*** Opening INFORMATION PROVIDED ***

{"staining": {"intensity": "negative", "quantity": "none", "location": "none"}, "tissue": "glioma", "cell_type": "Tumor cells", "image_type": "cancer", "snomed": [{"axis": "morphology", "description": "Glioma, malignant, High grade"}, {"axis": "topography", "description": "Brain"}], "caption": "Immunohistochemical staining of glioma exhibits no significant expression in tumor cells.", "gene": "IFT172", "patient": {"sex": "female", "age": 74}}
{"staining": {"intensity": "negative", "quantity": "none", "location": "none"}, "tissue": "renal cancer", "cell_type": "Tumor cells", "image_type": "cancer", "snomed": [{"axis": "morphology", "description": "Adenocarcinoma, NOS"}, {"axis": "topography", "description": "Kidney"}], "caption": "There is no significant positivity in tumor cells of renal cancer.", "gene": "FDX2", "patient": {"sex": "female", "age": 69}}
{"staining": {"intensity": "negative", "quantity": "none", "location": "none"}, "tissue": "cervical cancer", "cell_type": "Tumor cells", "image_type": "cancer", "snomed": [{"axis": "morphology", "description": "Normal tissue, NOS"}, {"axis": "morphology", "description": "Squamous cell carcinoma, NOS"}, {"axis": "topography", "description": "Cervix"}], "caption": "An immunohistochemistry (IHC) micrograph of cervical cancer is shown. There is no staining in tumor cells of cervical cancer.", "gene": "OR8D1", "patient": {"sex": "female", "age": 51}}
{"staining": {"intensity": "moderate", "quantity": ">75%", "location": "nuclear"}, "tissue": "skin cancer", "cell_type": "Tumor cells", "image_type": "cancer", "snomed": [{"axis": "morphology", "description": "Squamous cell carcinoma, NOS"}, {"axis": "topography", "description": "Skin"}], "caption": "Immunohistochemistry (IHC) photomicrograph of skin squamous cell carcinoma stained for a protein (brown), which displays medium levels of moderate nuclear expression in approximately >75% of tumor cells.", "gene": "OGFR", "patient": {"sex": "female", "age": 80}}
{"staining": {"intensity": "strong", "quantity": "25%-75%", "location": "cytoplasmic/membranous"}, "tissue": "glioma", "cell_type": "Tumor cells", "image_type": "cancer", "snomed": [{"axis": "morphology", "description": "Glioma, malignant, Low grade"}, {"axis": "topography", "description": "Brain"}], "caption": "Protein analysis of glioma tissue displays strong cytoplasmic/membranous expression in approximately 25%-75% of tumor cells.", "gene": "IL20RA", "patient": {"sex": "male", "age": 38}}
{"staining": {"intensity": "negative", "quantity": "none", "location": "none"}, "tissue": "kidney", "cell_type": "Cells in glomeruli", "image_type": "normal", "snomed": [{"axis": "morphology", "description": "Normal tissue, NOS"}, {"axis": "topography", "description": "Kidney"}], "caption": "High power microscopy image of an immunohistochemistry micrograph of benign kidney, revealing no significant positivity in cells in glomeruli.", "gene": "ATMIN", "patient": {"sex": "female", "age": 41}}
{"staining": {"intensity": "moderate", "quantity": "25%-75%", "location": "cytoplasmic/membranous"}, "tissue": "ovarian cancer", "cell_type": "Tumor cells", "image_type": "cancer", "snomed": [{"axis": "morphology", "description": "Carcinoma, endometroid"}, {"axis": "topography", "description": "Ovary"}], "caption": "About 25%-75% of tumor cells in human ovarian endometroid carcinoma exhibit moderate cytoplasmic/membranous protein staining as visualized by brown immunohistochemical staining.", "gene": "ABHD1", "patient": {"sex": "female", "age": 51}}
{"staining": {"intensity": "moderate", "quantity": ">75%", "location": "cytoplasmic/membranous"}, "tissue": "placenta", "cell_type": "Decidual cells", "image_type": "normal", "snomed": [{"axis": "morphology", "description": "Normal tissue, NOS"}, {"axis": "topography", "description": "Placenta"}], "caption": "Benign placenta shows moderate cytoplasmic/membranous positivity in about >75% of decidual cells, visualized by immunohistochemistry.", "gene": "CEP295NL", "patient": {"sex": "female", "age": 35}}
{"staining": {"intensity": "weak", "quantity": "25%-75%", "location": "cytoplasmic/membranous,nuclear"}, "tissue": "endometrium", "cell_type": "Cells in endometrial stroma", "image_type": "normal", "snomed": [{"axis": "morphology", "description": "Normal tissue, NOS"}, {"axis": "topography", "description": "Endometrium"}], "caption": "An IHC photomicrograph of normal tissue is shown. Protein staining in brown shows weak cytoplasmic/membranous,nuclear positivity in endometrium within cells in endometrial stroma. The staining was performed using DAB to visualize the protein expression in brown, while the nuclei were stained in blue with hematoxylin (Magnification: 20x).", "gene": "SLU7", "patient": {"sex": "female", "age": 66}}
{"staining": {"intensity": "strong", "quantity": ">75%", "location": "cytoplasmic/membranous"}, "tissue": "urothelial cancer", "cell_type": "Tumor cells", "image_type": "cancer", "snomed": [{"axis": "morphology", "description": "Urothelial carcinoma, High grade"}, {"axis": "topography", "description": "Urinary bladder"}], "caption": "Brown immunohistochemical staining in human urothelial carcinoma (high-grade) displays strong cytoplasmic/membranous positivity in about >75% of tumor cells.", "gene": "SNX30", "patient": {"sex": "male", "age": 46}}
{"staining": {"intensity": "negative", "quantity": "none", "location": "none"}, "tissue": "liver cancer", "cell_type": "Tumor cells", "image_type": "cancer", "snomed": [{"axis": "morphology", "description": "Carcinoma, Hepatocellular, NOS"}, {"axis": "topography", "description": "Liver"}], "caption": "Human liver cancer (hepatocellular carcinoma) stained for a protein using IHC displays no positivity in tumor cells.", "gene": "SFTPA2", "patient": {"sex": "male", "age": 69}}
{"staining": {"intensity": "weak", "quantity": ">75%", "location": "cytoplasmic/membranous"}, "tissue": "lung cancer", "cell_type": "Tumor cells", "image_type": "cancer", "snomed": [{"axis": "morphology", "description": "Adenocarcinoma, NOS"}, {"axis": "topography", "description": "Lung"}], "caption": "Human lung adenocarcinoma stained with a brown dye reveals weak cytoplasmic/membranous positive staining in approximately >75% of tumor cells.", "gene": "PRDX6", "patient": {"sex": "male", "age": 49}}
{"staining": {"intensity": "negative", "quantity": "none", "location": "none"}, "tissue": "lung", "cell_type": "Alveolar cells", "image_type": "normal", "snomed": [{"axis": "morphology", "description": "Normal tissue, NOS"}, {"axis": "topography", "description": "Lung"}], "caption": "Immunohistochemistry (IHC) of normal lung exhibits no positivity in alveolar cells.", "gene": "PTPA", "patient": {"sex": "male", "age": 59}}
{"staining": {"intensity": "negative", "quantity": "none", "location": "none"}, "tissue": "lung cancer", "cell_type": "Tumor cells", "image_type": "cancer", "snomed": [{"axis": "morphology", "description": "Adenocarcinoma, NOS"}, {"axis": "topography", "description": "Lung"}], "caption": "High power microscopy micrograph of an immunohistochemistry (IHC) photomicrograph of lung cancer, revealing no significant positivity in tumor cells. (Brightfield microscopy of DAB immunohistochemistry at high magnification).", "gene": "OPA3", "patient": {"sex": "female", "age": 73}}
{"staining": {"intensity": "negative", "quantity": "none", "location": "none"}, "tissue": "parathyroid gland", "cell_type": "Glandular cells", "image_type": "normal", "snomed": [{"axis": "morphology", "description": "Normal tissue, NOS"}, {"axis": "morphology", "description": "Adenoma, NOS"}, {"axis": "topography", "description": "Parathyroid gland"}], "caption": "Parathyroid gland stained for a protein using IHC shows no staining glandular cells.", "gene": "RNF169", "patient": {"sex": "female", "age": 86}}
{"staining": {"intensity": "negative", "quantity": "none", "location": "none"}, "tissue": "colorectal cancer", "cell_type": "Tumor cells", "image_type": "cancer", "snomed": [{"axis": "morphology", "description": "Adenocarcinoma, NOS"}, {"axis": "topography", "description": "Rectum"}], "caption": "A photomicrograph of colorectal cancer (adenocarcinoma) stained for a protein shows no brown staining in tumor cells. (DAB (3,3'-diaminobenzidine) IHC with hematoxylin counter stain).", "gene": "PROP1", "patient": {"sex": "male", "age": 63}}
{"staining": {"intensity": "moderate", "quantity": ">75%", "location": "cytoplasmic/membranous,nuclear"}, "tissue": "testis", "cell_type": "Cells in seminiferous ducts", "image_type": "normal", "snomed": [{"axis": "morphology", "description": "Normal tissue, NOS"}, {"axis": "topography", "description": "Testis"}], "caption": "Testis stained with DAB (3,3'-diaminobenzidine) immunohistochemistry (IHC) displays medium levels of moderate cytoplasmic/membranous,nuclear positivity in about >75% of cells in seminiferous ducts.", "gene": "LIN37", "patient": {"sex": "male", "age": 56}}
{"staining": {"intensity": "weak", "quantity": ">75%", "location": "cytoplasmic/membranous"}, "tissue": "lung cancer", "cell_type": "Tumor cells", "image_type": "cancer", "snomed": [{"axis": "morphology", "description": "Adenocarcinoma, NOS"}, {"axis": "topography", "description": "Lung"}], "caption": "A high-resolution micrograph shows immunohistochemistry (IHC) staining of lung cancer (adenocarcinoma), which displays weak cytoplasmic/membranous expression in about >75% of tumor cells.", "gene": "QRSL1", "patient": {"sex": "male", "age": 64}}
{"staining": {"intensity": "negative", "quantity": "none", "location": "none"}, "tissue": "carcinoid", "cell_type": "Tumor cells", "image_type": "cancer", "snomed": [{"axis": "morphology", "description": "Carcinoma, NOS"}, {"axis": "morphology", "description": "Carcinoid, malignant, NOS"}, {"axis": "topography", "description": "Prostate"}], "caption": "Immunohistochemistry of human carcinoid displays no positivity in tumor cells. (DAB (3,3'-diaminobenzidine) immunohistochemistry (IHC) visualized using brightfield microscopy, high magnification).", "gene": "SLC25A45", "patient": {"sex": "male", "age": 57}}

*** Closing INFORMATION PROVIDED ***

■ **WORK REQUIRED**: In the entries above, one line contains "power microscopy image" and another contains "tumor cells in". Reproduce exactly those two lines and the lines between them, nothing else.

■ **SOLUTION**:
{"staining": {"intensity": "negative", "quantity": "none", "location": "none"}, "tissue": "kidney", "cell_type": "Cells in glomeruli", "image_type": "normal", "snomed": [{"axis": "morphology", "description": "Normal tissue, NOS"}, {"axis": "topography", "description": "Kidney"}], "caption": "High power microscopy image of an immunohistochemistry micrograph of benign kidney, revealing no significant positivity in cells in glomeruli.", "gene": "ATMIN", "patient": {"sex": "female", "age": 41}}
{"staining": {"intensity": "moderate", "quantity": "25%-75%", "location": "cytoplasmic/membranous"}, "tissue": "ovarian cancer", "cell_type": "Tumor cells", "image_type": "cancer", "snomed": [{"axis": "morphology", "description": "Carcinoma, endometroid"}, {"axis": "topography", "description": "Ovary"}], "caption": "About 25%-75% of tumor cells in human ovarian endometroid carcinoma exhibit moderate cytoplasmic/membranous protein staining as visualized by brown immunohistochemical staining.", "gene": "ABHD1", "patient": {"sex": "female", "age": 51}}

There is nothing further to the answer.